FIGURE 5.

Cell proliferation is reduced in the livers of Zhx2 ^KO mice compared with Zhx2 ^wt mice during the 7 days after DEN treatment. (A) Liver sections were obtained from p14 mice before (0 h) and 8 h, 1 day, 2 days, and 7 days after DEN treatment and stained for the proliferation marker Ki67. Representative images from liver sections at designated timepoints are shown. (B) Quantitation of Ki67 IHC staining. Aperio ScanScope XT digital slides scanner was used to scan the entire stained slide at ×20 magnification to create a single high‐resolution digital image. Quantification of nuclear staining for Ki67 was done using HALO imaging software (Indica Labs).
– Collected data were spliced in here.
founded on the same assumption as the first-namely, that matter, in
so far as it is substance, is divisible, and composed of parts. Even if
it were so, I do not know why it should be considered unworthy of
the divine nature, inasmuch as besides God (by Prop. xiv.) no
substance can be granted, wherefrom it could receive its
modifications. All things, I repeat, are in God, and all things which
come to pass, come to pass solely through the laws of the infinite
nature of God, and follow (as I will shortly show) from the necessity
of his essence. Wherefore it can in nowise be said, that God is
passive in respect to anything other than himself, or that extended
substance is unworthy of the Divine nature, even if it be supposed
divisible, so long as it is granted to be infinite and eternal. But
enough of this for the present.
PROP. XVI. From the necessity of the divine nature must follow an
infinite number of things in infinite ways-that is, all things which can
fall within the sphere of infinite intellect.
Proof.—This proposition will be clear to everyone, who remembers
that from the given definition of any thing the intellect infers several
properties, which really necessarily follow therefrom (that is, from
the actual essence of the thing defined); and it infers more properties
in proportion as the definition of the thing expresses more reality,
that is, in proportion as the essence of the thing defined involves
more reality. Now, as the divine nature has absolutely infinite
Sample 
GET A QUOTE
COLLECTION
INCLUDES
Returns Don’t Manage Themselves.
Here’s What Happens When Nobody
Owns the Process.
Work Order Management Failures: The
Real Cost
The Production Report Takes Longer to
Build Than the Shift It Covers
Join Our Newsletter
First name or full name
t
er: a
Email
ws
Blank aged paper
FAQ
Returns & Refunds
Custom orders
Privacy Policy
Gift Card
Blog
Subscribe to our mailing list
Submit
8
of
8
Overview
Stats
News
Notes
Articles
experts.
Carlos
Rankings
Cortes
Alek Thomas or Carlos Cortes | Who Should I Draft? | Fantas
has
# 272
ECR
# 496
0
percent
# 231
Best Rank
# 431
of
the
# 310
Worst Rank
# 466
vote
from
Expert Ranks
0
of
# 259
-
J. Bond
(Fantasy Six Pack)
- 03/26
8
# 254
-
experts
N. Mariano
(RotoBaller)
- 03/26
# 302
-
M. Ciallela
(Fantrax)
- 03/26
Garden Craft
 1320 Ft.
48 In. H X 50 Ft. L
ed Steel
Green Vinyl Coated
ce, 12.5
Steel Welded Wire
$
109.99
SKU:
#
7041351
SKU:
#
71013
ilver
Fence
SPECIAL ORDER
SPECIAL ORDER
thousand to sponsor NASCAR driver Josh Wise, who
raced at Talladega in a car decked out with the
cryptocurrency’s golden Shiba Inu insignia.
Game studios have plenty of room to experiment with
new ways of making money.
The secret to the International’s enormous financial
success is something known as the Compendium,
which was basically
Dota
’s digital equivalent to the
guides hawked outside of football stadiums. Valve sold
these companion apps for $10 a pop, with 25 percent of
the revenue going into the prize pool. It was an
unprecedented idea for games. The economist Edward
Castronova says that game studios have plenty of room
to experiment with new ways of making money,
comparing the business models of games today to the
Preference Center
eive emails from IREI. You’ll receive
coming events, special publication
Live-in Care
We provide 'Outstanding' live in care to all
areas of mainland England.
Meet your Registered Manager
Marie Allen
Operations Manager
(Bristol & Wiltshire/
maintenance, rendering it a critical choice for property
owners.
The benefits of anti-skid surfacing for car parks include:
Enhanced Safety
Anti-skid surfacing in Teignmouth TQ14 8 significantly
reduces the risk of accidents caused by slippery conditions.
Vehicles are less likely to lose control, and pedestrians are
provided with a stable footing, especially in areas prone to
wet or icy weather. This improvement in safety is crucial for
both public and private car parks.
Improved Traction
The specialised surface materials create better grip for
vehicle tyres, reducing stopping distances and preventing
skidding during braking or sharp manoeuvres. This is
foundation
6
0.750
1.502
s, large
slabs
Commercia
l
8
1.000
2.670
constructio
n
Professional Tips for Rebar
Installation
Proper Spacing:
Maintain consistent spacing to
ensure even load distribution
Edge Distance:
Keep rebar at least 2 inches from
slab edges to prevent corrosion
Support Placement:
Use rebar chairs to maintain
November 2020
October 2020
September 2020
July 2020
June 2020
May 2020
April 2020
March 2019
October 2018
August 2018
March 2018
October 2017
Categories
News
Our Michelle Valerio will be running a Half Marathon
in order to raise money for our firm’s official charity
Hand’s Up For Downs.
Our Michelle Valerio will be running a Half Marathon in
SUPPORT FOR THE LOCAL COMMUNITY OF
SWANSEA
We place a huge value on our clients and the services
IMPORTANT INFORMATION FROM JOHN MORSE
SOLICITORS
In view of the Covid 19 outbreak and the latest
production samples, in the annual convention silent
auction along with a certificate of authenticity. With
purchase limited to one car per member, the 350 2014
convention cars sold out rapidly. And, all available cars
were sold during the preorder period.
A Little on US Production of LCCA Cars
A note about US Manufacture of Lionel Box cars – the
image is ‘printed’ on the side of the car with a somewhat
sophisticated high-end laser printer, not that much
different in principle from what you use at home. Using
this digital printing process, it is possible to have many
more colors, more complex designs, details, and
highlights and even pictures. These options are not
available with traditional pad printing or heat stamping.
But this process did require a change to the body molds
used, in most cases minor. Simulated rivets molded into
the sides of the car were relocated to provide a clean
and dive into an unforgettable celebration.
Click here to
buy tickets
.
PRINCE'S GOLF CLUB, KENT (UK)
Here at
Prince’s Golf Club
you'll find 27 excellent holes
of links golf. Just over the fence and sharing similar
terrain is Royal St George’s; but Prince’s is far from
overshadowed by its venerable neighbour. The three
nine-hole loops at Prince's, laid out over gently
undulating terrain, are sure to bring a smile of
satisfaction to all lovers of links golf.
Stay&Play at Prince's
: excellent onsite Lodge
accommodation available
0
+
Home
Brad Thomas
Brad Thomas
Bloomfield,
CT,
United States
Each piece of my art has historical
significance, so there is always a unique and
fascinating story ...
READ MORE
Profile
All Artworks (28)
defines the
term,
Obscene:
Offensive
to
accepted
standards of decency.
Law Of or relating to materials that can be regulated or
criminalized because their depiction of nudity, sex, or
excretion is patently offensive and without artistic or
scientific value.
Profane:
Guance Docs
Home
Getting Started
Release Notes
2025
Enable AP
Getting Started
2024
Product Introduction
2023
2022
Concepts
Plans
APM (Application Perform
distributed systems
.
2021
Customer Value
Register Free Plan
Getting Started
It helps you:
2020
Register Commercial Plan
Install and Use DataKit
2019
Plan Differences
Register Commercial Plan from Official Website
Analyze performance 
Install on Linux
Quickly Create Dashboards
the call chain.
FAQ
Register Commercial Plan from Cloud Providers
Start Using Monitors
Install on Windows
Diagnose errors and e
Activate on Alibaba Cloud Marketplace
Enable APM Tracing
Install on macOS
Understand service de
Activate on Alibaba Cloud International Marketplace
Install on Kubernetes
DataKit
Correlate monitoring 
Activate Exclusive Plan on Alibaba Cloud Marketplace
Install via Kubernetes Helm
Data were from three mice in each group. *p < 0.05. (C) Hepatic interleukin‐6 (IL‐6) and tumor necrosis factor α (TNFα) mRNA levels were quantitated by real‐time quantitative PCR and normalized to ribosomal protein L30. **p < 0.01. (D–F) Immunoblotting and densitometry of phosphorylation of AKT (pAKT; D), AKT serine/threonine kinase 1 (AKT1), AKT2, nuclear factor kappa B (NF‐κB) p65, and heat shock protein 90 (HSP90) (E,F) from the 7‐day livers of PBS‐treated or DEN‐treated Zhx2 ^KO mice or Zhx2 ^wt mice. *p < 0.05 and **p < 0.01 (n = 4).